--- SUPPLIED ENTRIES ---
#####

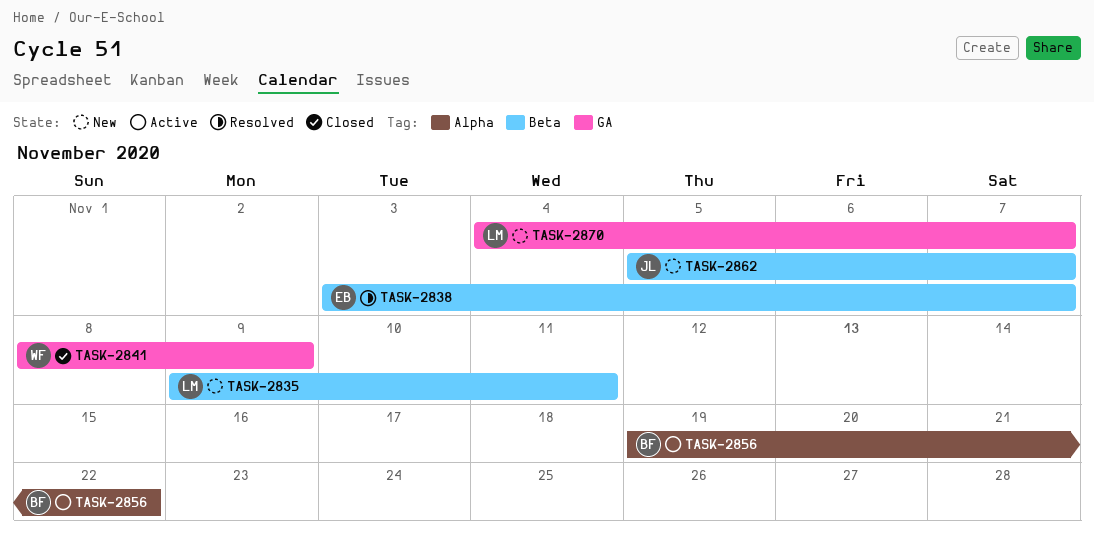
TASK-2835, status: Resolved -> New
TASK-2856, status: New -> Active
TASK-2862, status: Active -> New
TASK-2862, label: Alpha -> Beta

#####

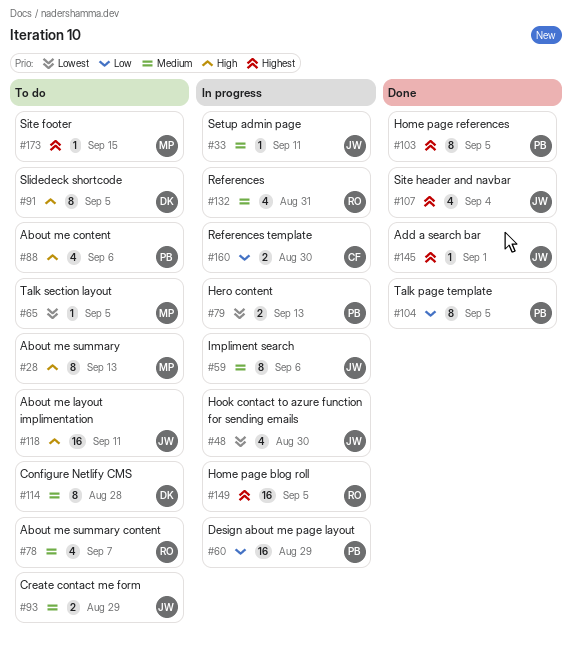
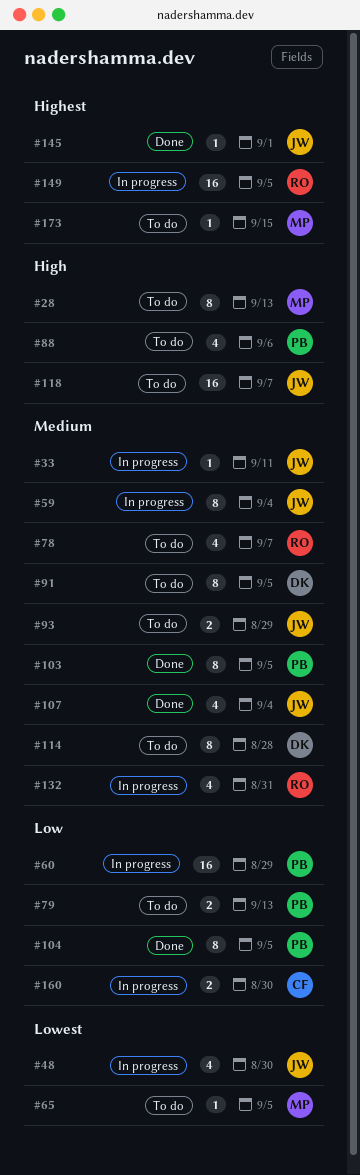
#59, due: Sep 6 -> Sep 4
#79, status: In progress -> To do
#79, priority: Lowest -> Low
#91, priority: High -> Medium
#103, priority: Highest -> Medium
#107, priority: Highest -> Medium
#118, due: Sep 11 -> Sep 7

#####

--- ACTIVITY ---
Using the records above, write out exactly the lines between the one holding "TASK-2856, status: New -> Active" and the one holding "TASK-2862, label: Alpha -> Beta", inclusive; leave everything else out.

--- OUTPUT FOR THIS TASK ---
TASK-2856, status: New -> Active
TASK-2862, status: Active -> New
TASK-2862, label: Alpha -> Beta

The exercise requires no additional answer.